Le rapport annuel 2018 du Stockholm International Peace Research Institute (Sipri) souligne qu le nombre de Casques bleus a diminué de 7,6% l’an passé, ce qui risque de rendre illusoire le renforcement de la sécurité des opérations de maintien de la paix conduites par les Nations unies, comme le préconise le rapport du groupe d’experts dirigé par le général brésilien Carlos Alberto dos Santos Cruz et publié en janvier dernier.
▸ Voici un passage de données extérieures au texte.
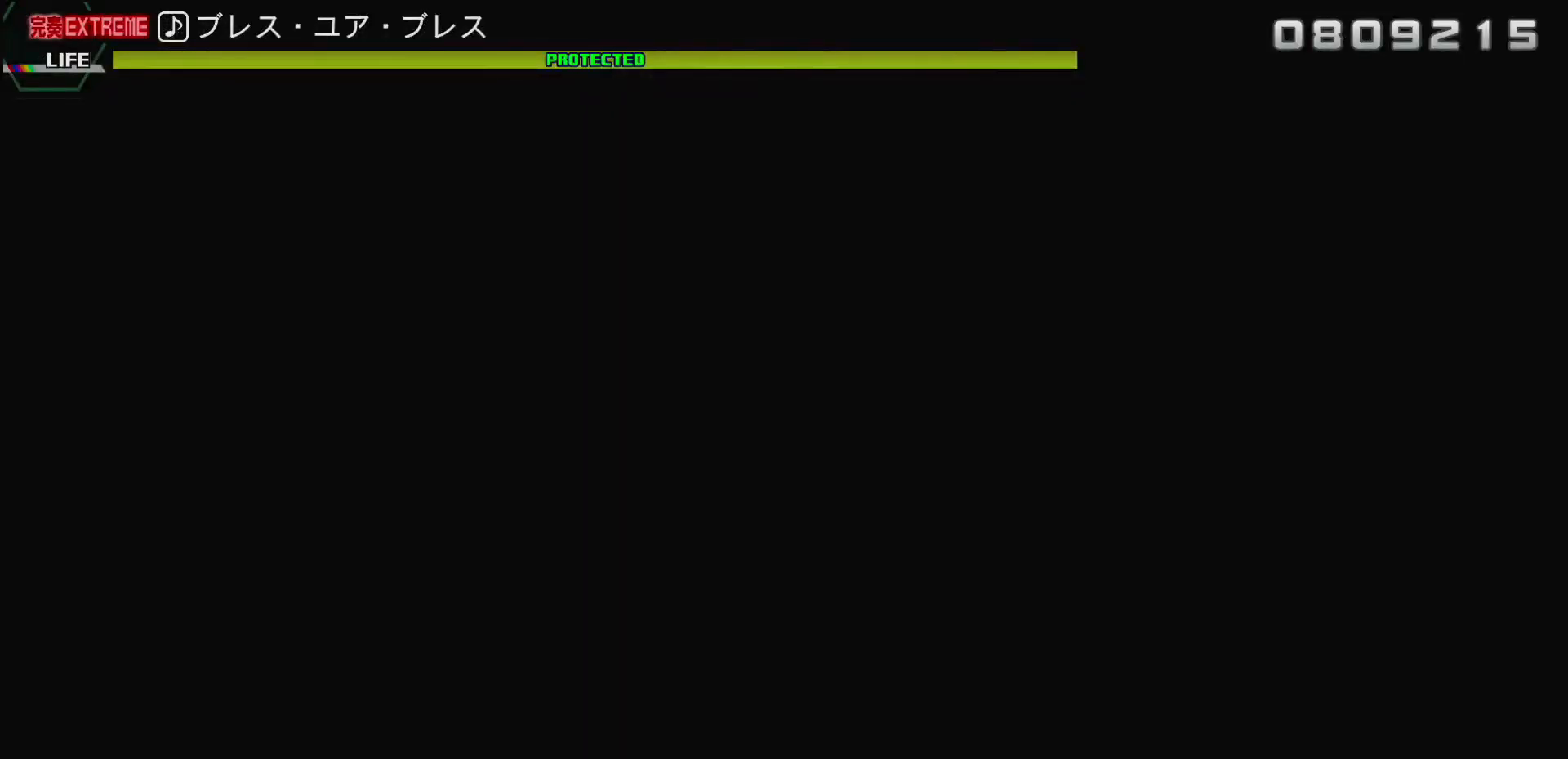
{"buttons": [], "left_stick": "center", "right_stick": "center", "events": []}
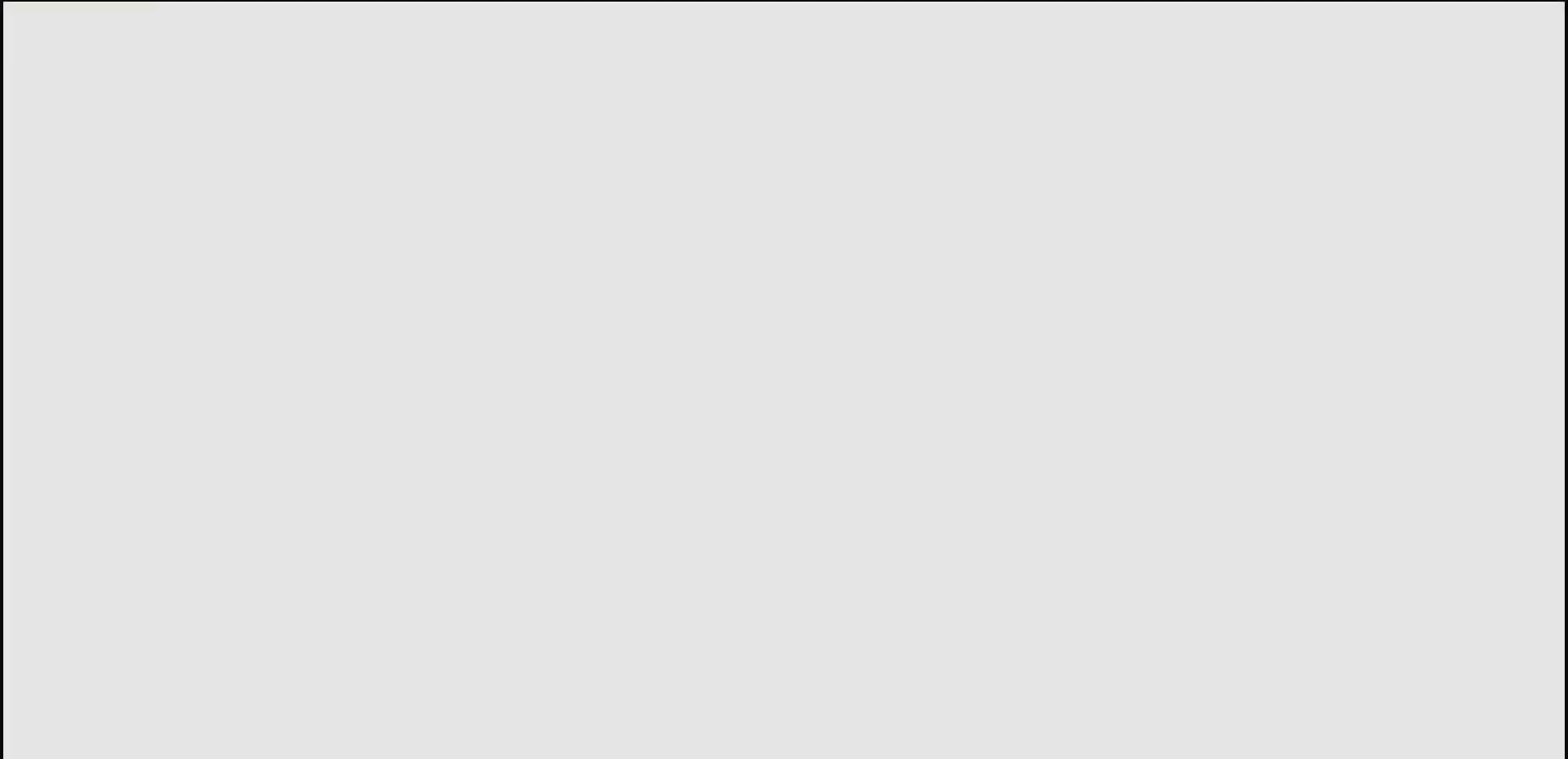
{"buttons": [], "left_stick": "center", "right_stick": "center", "events": []}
« Les coupes budgétaires et la réduction des troupes correspondantes ont obligé l’ONU à repenser sa stratégie dans de nombreuses opérations », explique le Sipri. Dans ces conditions, demande le Dr Jair van der Lijn, le directeur du programme Gestion de conflit et Maintien de la paix de l’institut suédois, « est-il réaliste de s’attendre à ce que les Nations Unies continuent de faire plus avec moins, et cela vaut-il la peine de prendre le risque? »
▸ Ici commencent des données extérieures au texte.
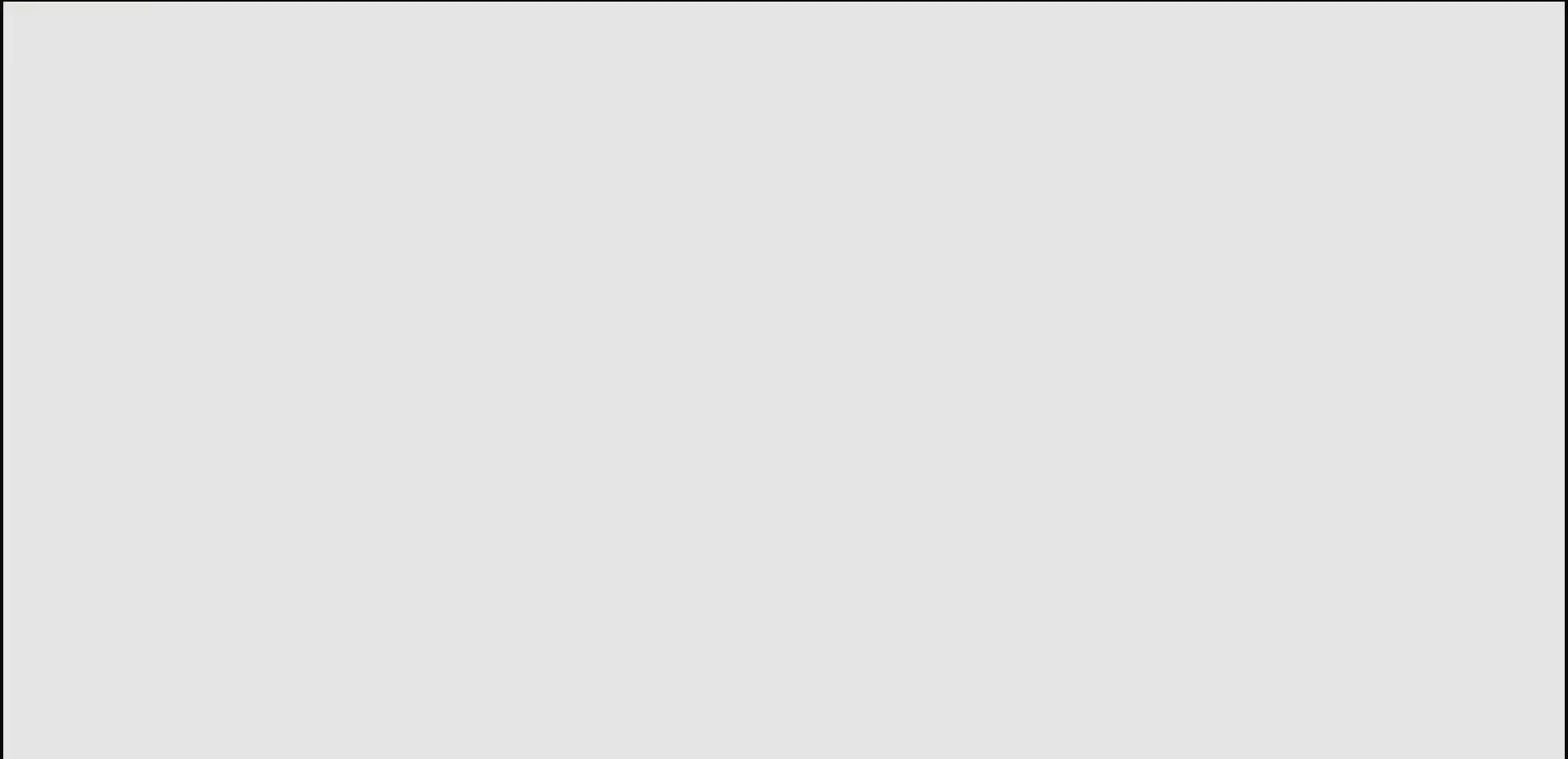
{"buttons": [], "left_stick": "center", "right_stick": "center", "events": []}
En tout cas, cela ne s’arrangera pas avec la décision que vient de prendre le gouvernement néerlandais. Le 15 juin, ce dernier a annoncé qu’il mettrait un terme à l’engagement de ses troupes (270 militaires environs) au sein de la Mission multidimensionnelle intégrée des Nations unies pour la stabilisation du Mali [MINUSMA] à partir du 1er mai 2019.

Au Mali, les militaires néerlandais – issus principalement de la 11e Brigade aéromobile – assurent des missions de reconnaissances et de renseignement au profit de la mission des Nations unies. Par le passé, ils avaient mis en oeuvre des hélicoptères CH-47 Chinook [transport] et AH-64 Apache [attaque], relevés depuis par des appareils allemands et belges.

Pour expliquer cette décision, le gouvernement néerlandais a mis en avant les coupes budgétaires – drastiques – qui ont affecté les forces armées en 2011. Et comme il est plus facile de casser que de construire, ces dernières peinent à s’en remettre.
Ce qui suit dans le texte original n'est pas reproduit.